Write out each of the lines below verbatim, character for character, keeping their order and line breaks.

+===+

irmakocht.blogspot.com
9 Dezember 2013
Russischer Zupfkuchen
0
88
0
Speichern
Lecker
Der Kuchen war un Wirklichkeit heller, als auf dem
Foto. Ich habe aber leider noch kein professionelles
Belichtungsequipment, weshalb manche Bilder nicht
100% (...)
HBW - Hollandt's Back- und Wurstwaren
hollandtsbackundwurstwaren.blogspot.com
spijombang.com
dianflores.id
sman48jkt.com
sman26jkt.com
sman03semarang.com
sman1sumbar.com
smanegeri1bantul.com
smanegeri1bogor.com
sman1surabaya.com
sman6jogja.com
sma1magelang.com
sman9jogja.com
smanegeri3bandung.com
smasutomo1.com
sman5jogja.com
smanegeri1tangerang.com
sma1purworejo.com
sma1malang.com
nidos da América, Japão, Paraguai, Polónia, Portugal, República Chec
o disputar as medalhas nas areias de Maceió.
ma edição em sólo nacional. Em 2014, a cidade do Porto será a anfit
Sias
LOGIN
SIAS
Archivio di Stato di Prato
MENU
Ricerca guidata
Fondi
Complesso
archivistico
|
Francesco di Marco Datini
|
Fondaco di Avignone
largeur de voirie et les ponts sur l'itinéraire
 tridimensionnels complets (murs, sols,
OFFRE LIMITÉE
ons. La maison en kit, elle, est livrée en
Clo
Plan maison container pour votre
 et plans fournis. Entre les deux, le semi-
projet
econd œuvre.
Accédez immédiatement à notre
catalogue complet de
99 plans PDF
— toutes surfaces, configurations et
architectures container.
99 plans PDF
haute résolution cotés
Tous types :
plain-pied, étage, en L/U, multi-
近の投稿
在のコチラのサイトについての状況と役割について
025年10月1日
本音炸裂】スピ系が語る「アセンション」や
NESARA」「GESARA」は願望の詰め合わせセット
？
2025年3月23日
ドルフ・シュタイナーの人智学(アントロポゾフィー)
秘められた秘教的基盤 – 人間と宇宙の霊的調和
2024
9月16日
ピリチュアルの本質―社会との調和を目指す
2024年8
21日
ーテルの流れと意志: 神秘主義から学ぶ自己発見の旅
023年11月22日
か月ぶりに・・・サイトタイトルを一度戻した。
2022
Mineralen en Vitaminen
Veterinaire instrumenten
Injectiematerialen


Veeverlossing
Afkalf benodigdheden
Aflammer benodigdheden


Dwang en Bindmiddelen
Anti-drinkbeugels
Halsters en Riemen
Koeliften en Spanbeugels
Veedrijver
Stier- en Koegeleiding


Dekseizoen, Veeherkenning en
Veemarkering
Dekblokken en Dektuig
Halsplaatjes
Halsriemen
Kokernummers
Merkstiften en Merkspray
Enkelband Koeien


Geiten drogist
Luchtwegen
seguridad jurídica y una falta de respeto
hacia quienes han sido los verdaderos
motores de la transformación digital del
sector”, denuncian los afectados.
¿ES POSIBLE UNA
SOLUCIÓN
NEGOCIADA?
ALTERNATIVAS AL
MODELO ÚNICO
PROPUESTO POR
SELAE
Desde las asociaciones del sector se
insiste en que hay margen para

+===+

ANSWER TO THE EXERCISE –
irmakocht.blogspot.com
9 Dezember 2013
Russischer Zupfkuchen
0
88
0
Speichern
Lecker
Der Kuchen war un Wirklichkeit heller, als auf dem
Foto. Ich habe aber leider noch kein professionelles
Belichtungsequipment, weshalb manche Bilder nicht
100% (...)
HBW - Hollandt's Back- und Wurstwaren
hollandtsbackundwurstwaren.blogspot.com
spijombang.com
dianflores.id
sman48jkt.com
sman26jkt.com
sman03semarang.com
sman1sumbar.com
smanegeri1bantul.com
smanegeri1bogor.com
sman1surabaya.com
sman6jogja.com
sma1magelang.com
sman9jogja.com
smanegeri3bandung.com
smasutomo1.com
sman5jogja.com
smanegeri1tangerang.com
sma1purworejo.com
sma1malang.com
nidos da América, Japão, Paraguai, Polónia, Portugal, República Chec
o disputar as medalhas nas areias de Maceió.
ma edição em sólo nacional. Em 2014, a cidade do Porto será a anfit
Sias
LOGIN
SIAS
Archivio di Stato di Prato
MENU
Ricerca guidata
Fondi
Complesso
archivistico
|
Francesco di Marco Datini
|
Fondaco di Avignone
largeur de voirie et les ponts sur l'itinéraire
 tridimensionnels complets (murs, sols,
OFFRE LIMITÉE
ons. La maison en kit, elle, est livrée en
Clo
Plan maison container pour votre
 et plans fournis. Entre les deux, le semi-
projet
econd œuvre.
Accédez immédiatement à notre
catalogue complet de
99 plans PDF
— toutes surfaces, configurations et
architectures container.
99 plans PDF
haute résolution cotés
Tous types :
plain-pied, étage, en L/U, multi-
近の投稿
在のコチラのサイトについての状況と役割について
025年10月1日
本音炸裂】スピ系が語る「アセンション」や
NESARA」「GESARA」は願望の詰め合わせセット
？
2025年3月23日
ドルフ・シュタイナーの人智学(アントロポゾフィー)
秘められた秘教的基盤 – 人間と宇宙の霊的調和
2024
9月16日
ピリチュアルの本質―社会との調和を目指す
2024年8
21日
ーテルの流れと意志: 神秘主義から学ぶ自己発見の旅
023年11月22日
か月ぶりに・・・サイトタイトルを一度戻した。
2022
Mineralen en Vitaminen
Veterinaire instrumenten
Injectiematerialen


Veeverlossing
Afkalf benodigdheden
Aflammer benodigdheden


Dwang en Bindmiddelen
Anti-drinkbeugels
Halsters en Riemen
Koeliften en Spanbeugels
Veedrijver
Stier- en Koegeleiding


Dekseizoen, Veeherkenning en
Veemarkering
Dekblokken en Dektuig
Halsplaatjes
Halsriemen
Kokernummers
Merkstiften en Merkspray
Enkelband Koeien


Geiten drogist
Luchtwegen
seguridad jurídica y una falta de respeto
hacia quienes han sido los verdaderos
motores de la transformación digital del
sector”, denuncian los afectados.
¿ES POSIBLE UNA
SOLUCIÓN
NEGOCIADA?
ALTERNATIVAS AL
MODELO ÚNICO
PROPUESTO POR
SELAE
Desde las asociaciones del sector se
insiste en que hay margen para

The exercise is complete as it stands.